It was not so long after this photo was taken. Roadrunner, Clark Kent, Zippy and I had eaten our lunches while swatting gnats at a shelter just before Tinker Cliffs. We were full of peanut butter, except for Roadrunner, who is from Germany. (Apparently PB is a uniquely American taste, like Vegamite to Australians.) The day was warm, and we climbed quickly to the ridge. The trail in this section of Virginia has stayed mostly atop ridges, and so has been unexpectedly dramatic, despite relatively low elevations. But this afternoon’s walk would prove to be the most dramatic yet.
It often happens that the sky on one side of a ridge will be robin’s-egg-blue, and on the other side will be hazy or gray. Such was the case that afternoon. To our left, the valley and town below bathed in peaceable sunshine. But to our right, the green hills and blue reservoir were topped by an army of dark clouds, which marched toward our perch at a quick clip. The light on that side was strangely yellow, and a foreboding breeze puffed our sleeves and made goosebumps rise on our right legs and arms.
We’d seen the chance of a storm in the forecast, so we crouched behind a tall, toothlike row of rocks to secure our dry bags and ready our rain gear. One by one, we emerged from the windbreak and darted forward down the trail.
Energy rose in the wind. The high-altitude, intoxicating smell of ozone filled my lungs. For some reason, I welcomed the rain. I had seen the clouds and knew it was coming. I suspected it would be brief, and then it would be gone. Best to accept it, relish it even, and let it go. Why hide? Why shrink? So I kept jumping between the jagged rocks and following white blazes, glancing between footfalls at the incoming spirit to the west.
It did not disappoint. There was no thunder or lightning, but the wild, windy rain was magic. It started with scattered drops and grew to a gusting, symphonic force. It filled the springs from below, the rivers from above, and soaked my right pants leg but left the left side dry, blowing in only from one side. The tiny speck that was me disappeared into the greater force of the front. I was only another mouse or moss or stone, subject and witness, not actor.
And then, the light appeared. Even as the rain hurled down and the gray squall pressed from above, the reservoir and hills below were illuminated. The sun had cut through, and though it was invisible upon the ridge, its light mirrored below. It was the light people see in near-death experiences. It was at once golden and white. It radiated and attracted. It was like a birth canal. And the land looked like Eden, like heaven, like Hawai’i, like the Appalachians before man touched them. We shouted and pointed. I was the happiest mouse or moss or stone. My heart felt as large as the mountain. Something touched me, though I couldn’t say what the message was. It was enough to be there.
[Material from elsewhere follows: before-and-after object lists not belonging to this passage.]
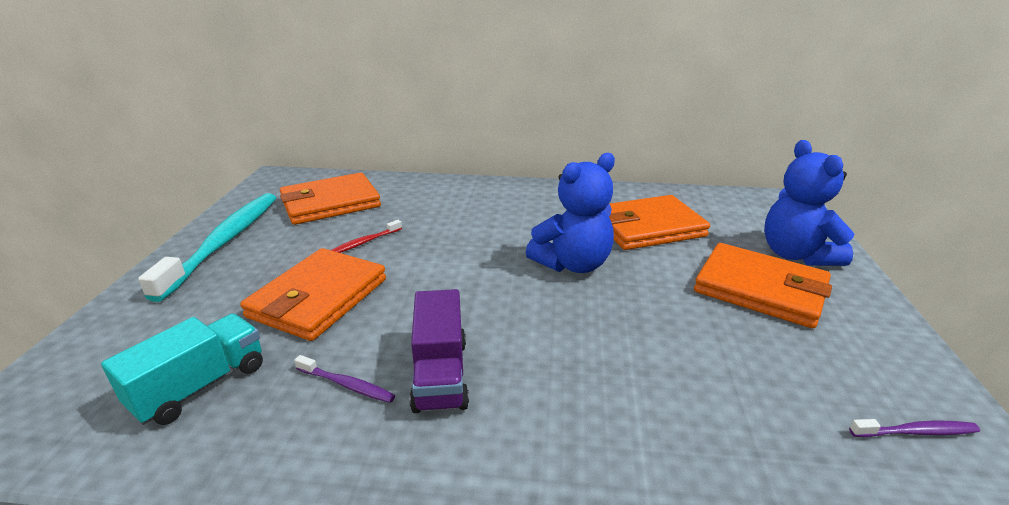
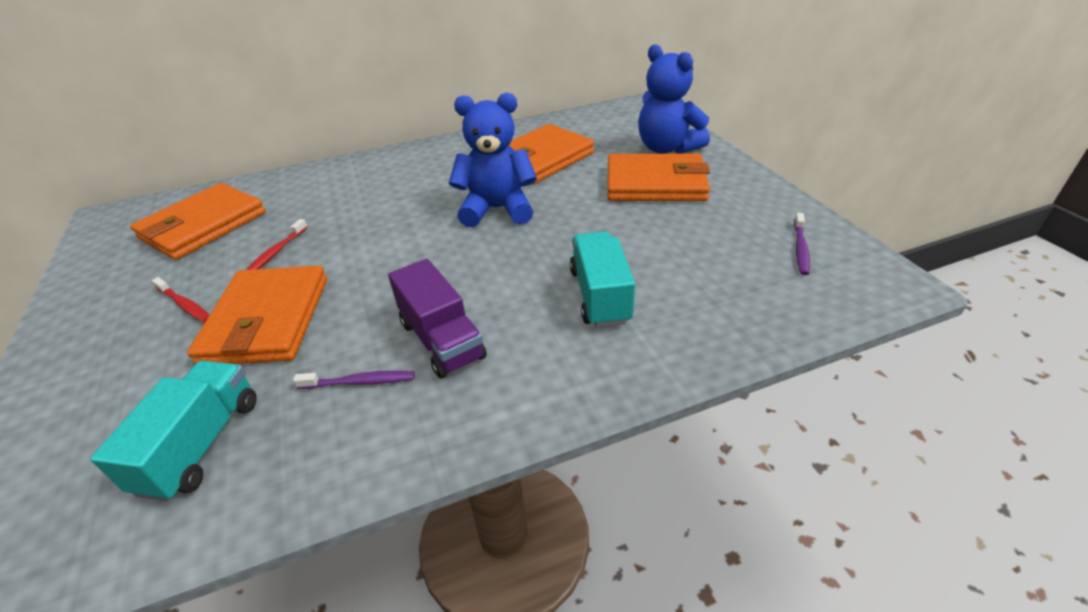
camera: 25 degrees left, 10 degrees up
turquoise toothbrush [138,193,276,302] -> none
blue teddy bear [525,153,615,273] -> blue teddy bear turned 120 degrees counterclockwise [449,93,537,227]
purple toothbrush [849,419,980,437] -> purple toothbrush turned 135 degrees clockwise [794,213,810,275]
none -> red toothbrush [152,277,209,323]
none -> turquoise truck [570,231,635,327]

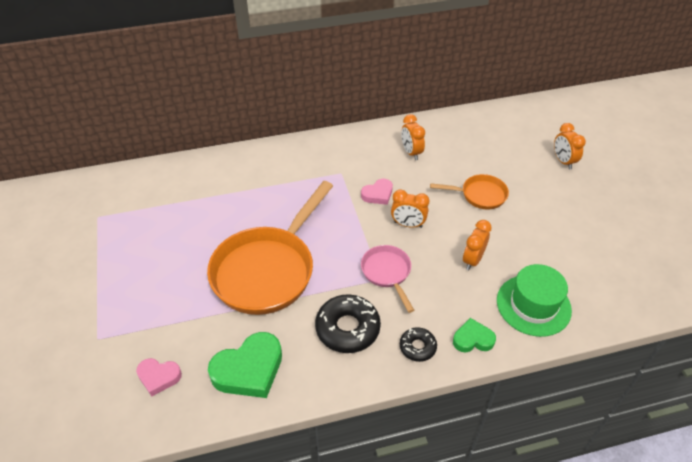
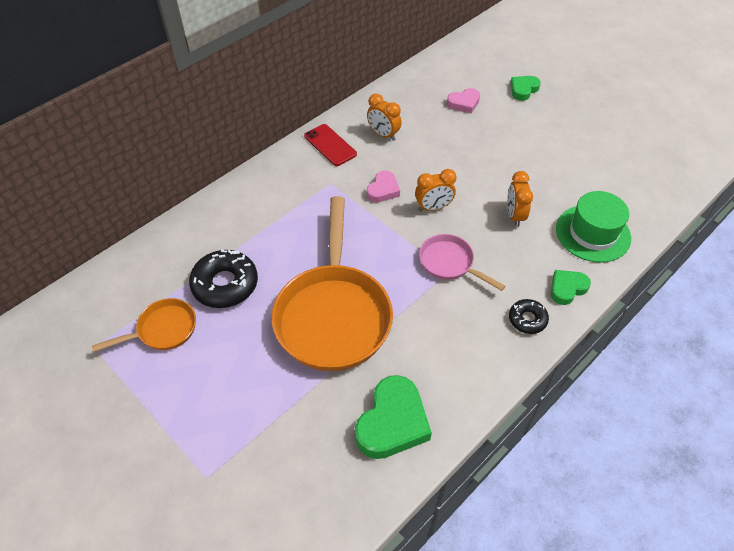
camera: 30 degrees left, 5 degrees up
pink heart [136,358,182,396] -> pink heart moved to [447,88,480,114]
black donut [315,294,381,353] -> black donut moved to [189,250,258,308]
orange pan [430,174,509,209] -> orange pan moved to [92,298,196,352]
orange clock [554,123,586,169] -> green heart [511,76,541,101]
none -> red phone [304,124,357,166]

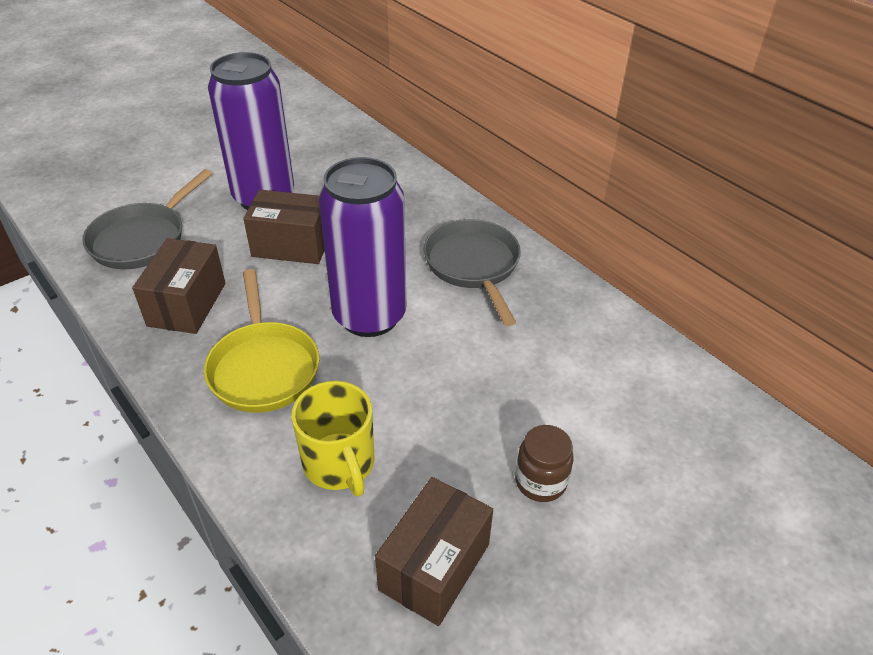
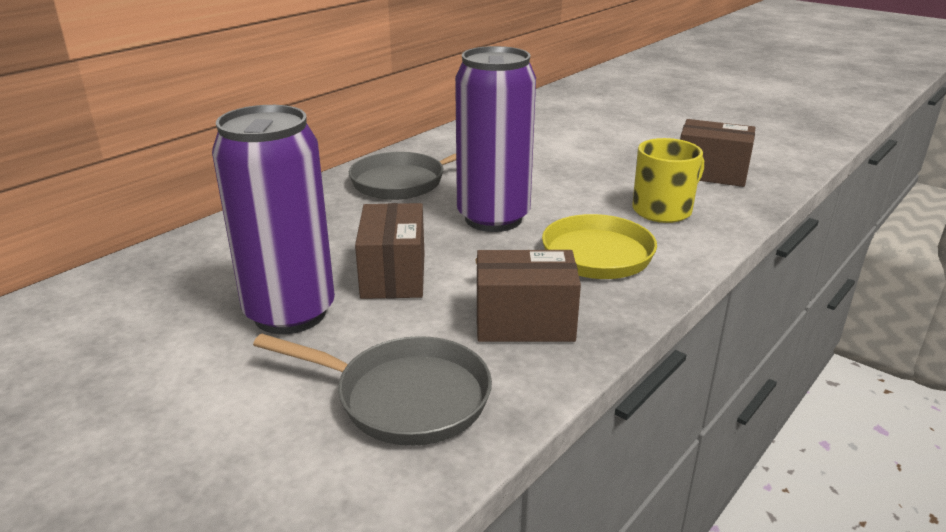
camera: 100 degrees left, 15 degrees down
brown jar [515,425,574,502] -> none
The rain blew past and we began to dry off, savoring the glow and dwindling energy. Giant power lines rising from the reservoir’s dam sliced through the woods at intervals, buzzing and humming, and each time we entered one of their clearings, we were given astonishing, if unnatural, views. Roadrunner crowed over a fragment of rainbow, and I knew the storm was past.
We walked down the hill and I felt myself coming down, literally, but also as if from a drug. I felt content, inert, spent. The newly unfolded green leaves canopied over us, bright as the lithe, yellow-eyed snake Roadrunner had spotted across the trail that morning. Like me, the trees were still quivering from the squall.